Studi ini diterbitkan oleh IEEE dan dikembangkan oleh para peneliti dari Universitas Teknologi ChalmersMenurut para peneliti, mereka mengembangkan algoritma pengisian daya yang "sadar kesehatan" yang mampu mengidentifikasi kesehatan baterai dan menyesuaikan proses pengisian daya sesuai dengan kondisi baterai saat ini.
Sistem ini dapat "mempelajari" kondisi baterai seiring bertambahnya usia, termasuk mendeteksi tanda-tanda awal penurunan kinerja. Berdasarkan data tersebut, algoritma akan menyesuaikan laju tegangan pengisian daya untuk mengurangi tekanan pada sel baterai.
Dalam simulasi yang dilakukan, baterai yang menggunakan sistem AI mampu bertahan hingga 703 siklus pengisian daya sebelum kapasitasnya turun di bawah 80 persen.
Sebagai perbandingan, baterai yang menggunakan metode pengisian daya konvensional hanya mampu mencapai sekitar 572 siklus.Menariknya, waktu pengisian daya hampir tidak berubah. Metode konvensional mencatat waktu pengisian daya sekitar 24,15 menit, sedangkan sistem AI membutuhkan waktu 24,12 menit.
Studi tersebut juga menyatakan bahwa sistem AI tidak memerlukan sensor tambahan khusus untuk memantau baterai.
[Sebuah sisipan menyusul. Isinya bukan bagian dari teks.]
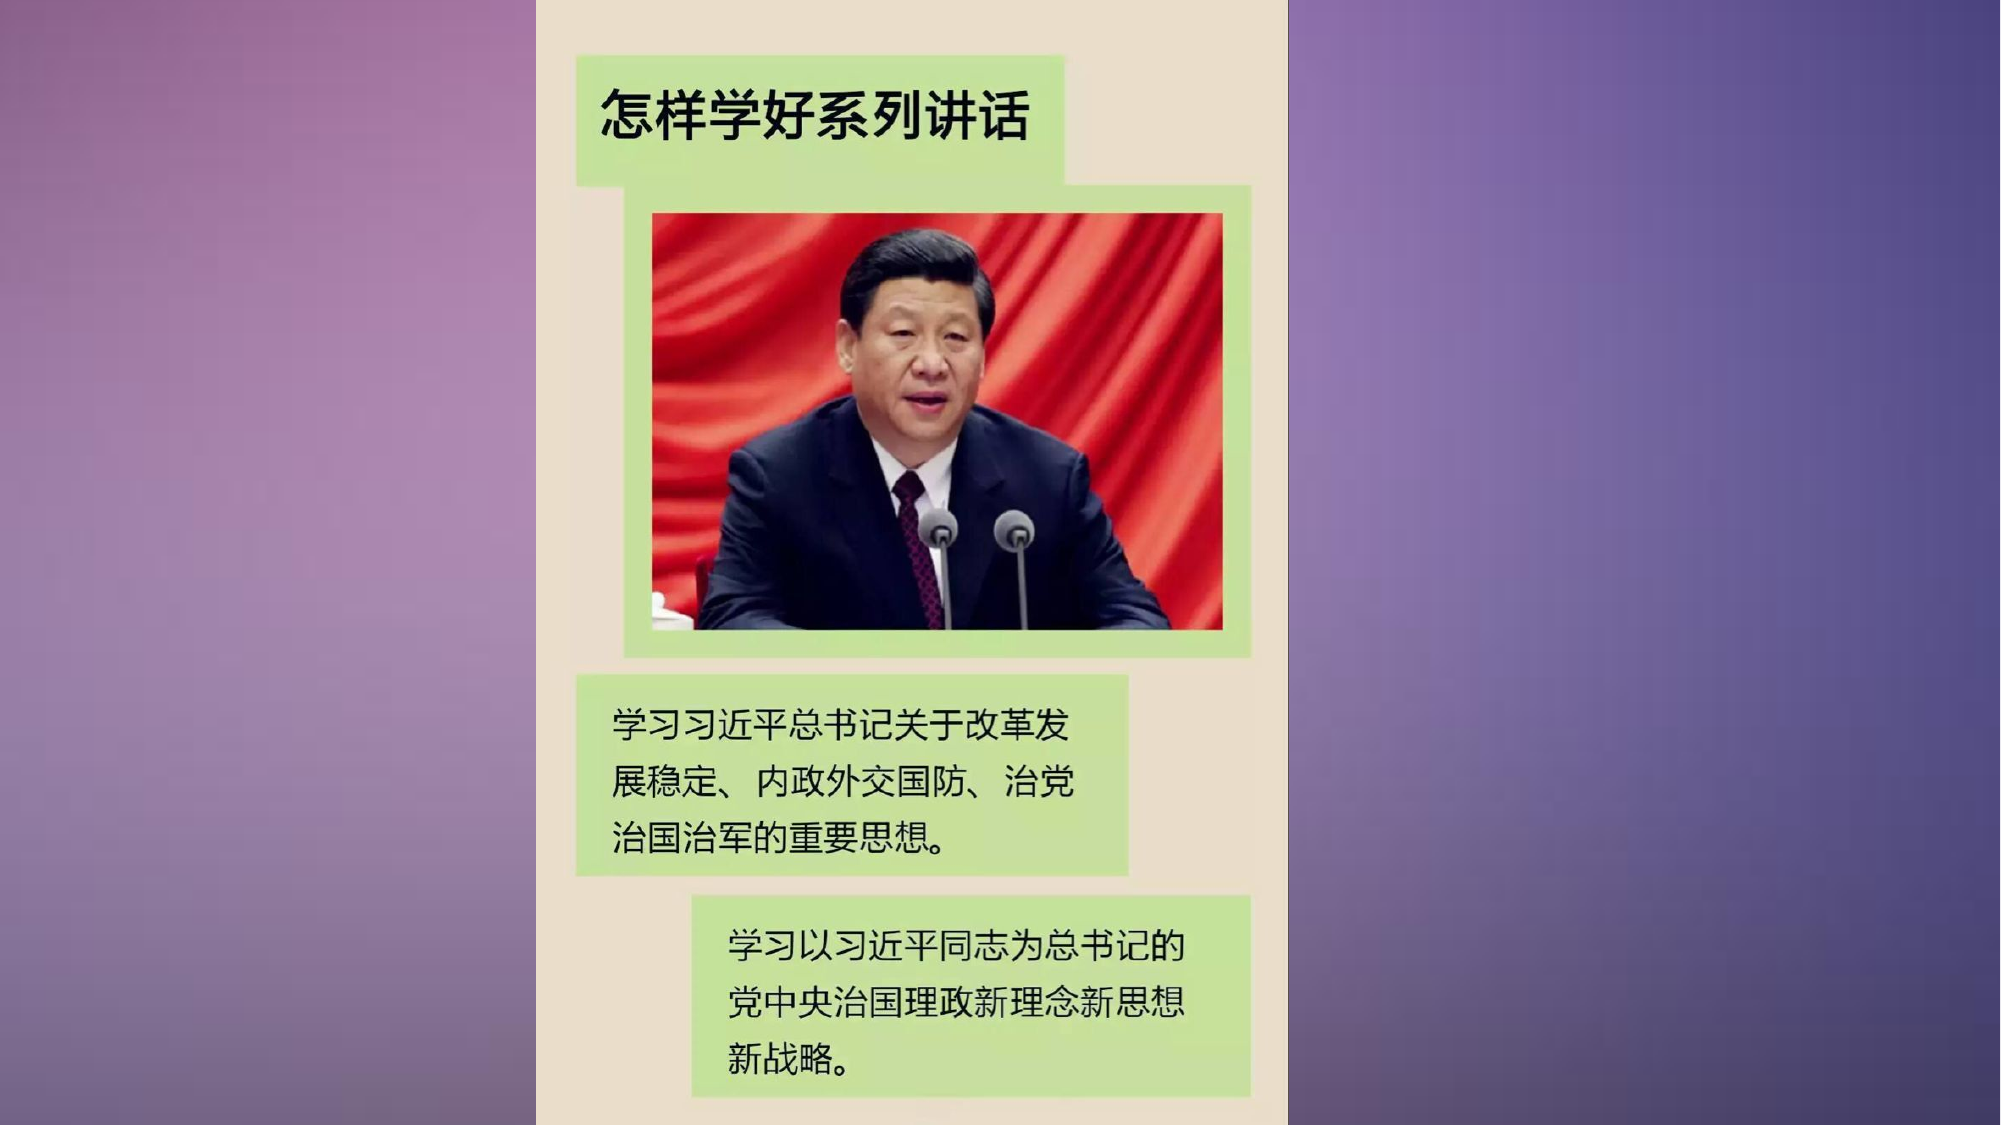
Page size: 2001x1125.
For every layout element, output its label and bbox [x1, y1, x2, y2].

picture [0, 0, 536, 1125]
list [536, 0, 1290, 1125]
picture [1290, 0, 2001, 1125]
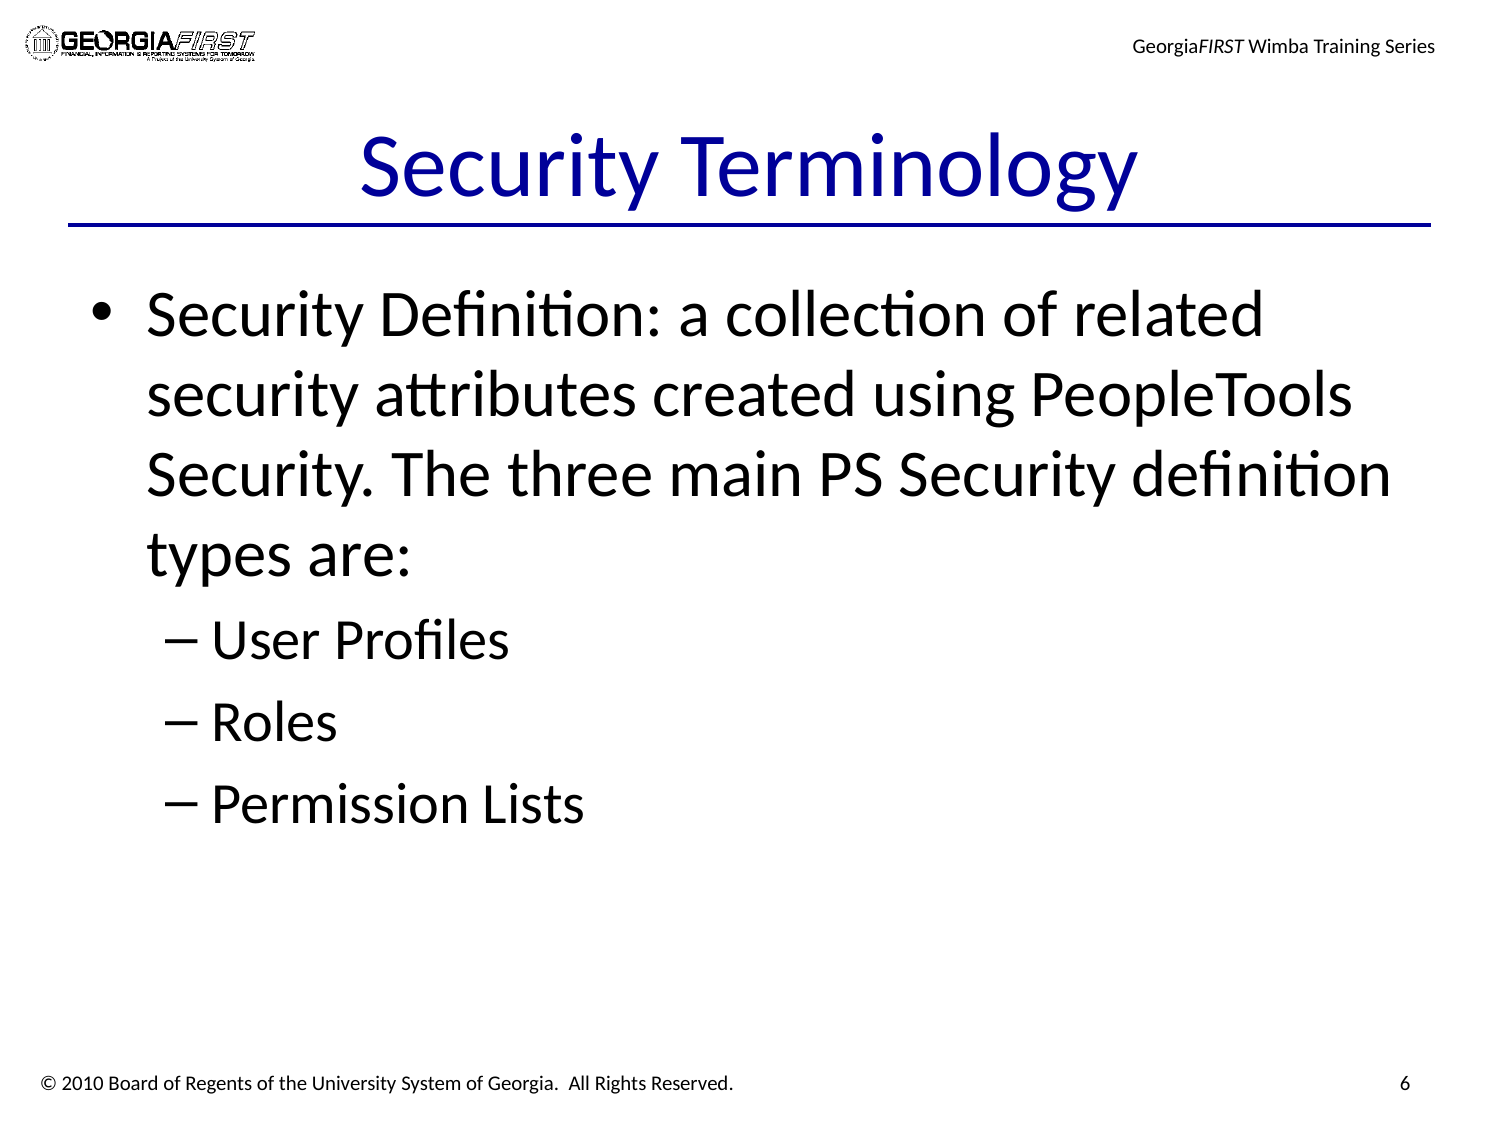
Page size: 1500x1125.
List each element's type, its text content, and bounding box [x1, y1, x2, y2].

picture [24, 24, 255, 63]
title Security Terminology [75, 87, 1425, 233]
list Security Definition: a collection of related security attributes created using PeopleTools Security. The three main PS Security definition types are: User Profiles Roles Permission Lists [75, 262, 1425, 1005]
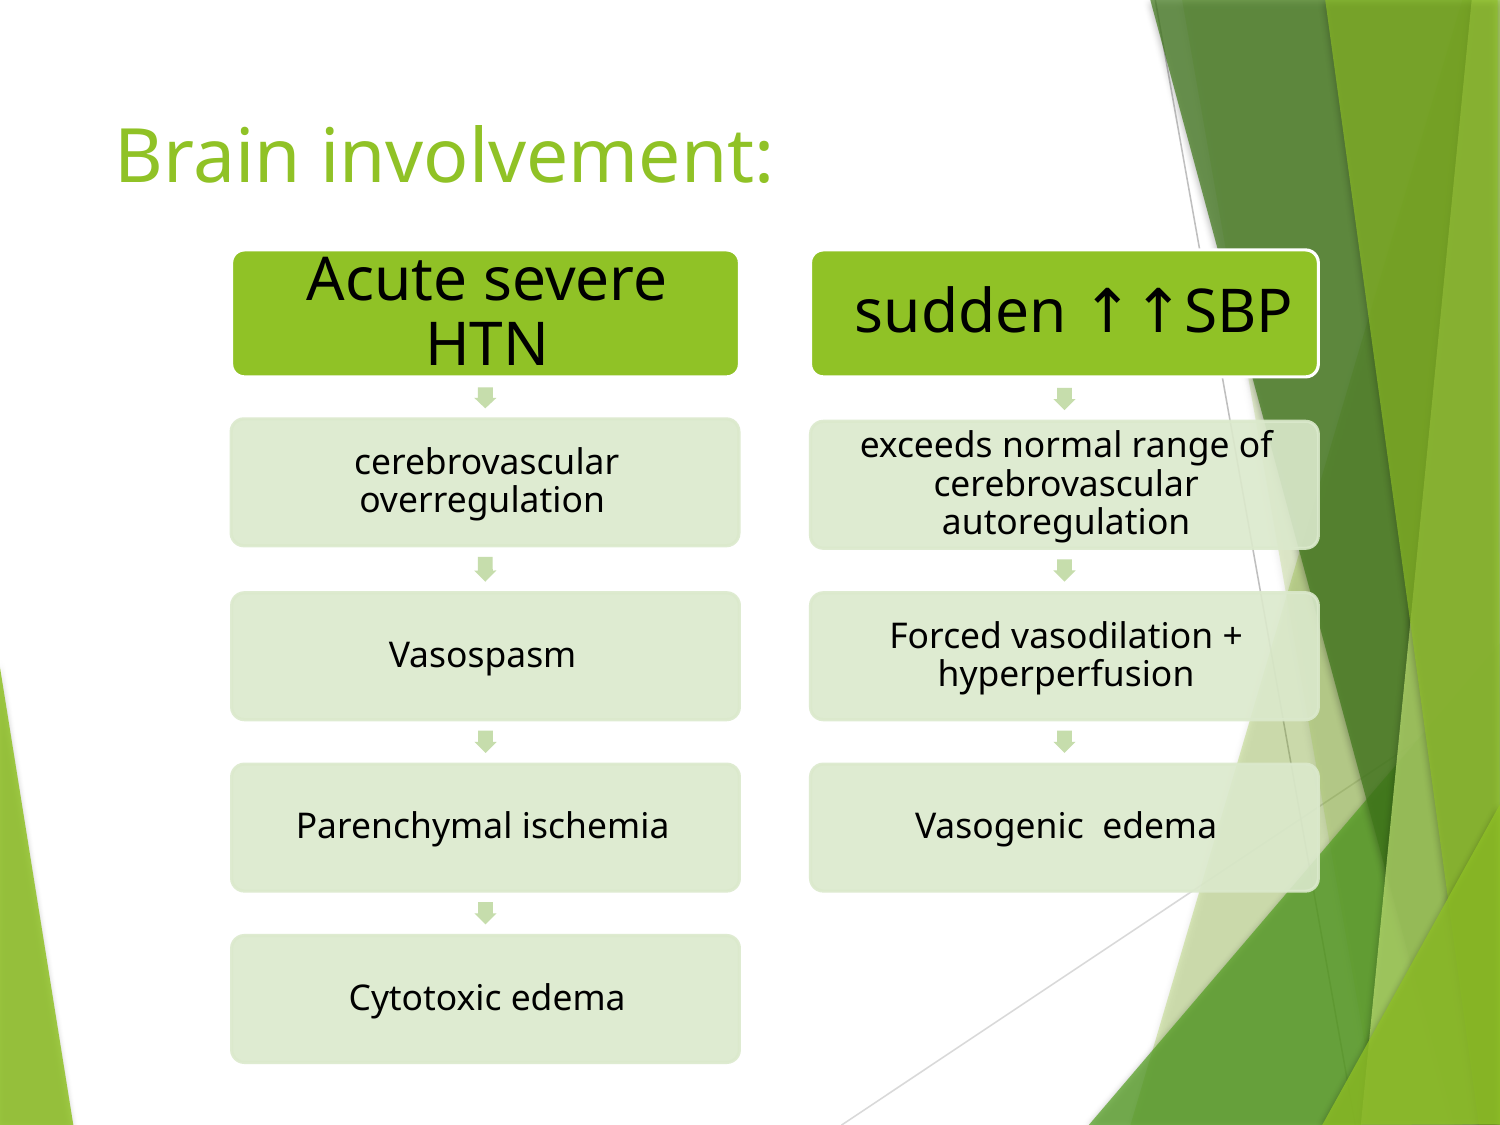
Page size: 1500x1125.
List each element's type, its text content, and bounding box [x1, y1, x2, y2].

title Brain involvement: [99, 99, 1142, 317]
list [111, 249, 1438, 1063]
Sebaliknya, sistem ini dapat bekerja dengan sistem Battery Management System (BMS) yang sudah digunakan oleh sebagian besar produsen otomotif modern.
Saat ini, masalah degradasi baterai merupakan salah satu tantangan utama dalam industri EV, terutama karena produsen mulai menawarkan sistem pengisian cepat DC dengan daya lebih tinggi untuk mempercepat proses pengisian daya.
Penggunaan pengisi daya cepat yang sering diketahui berdampak pada daya tahan baterai EV dalam jangka panjang.
Dalam perkembangan terkait, perusahaan perangkat lunak pengisian baterai Breathe kini bekerja sama dengan Volvo dalam pengembangan EV generasi berikutnya, dimulai dengan model EX60 tahun 2027.
Breathe mengklaim teknologinya tidak hanya membantu menjaga kesehatan baterai, tetapi juga dapat meningkatkan kecepatan pengisian daya antara 15 dan 30 persen melalui pemantauan data secara real-time.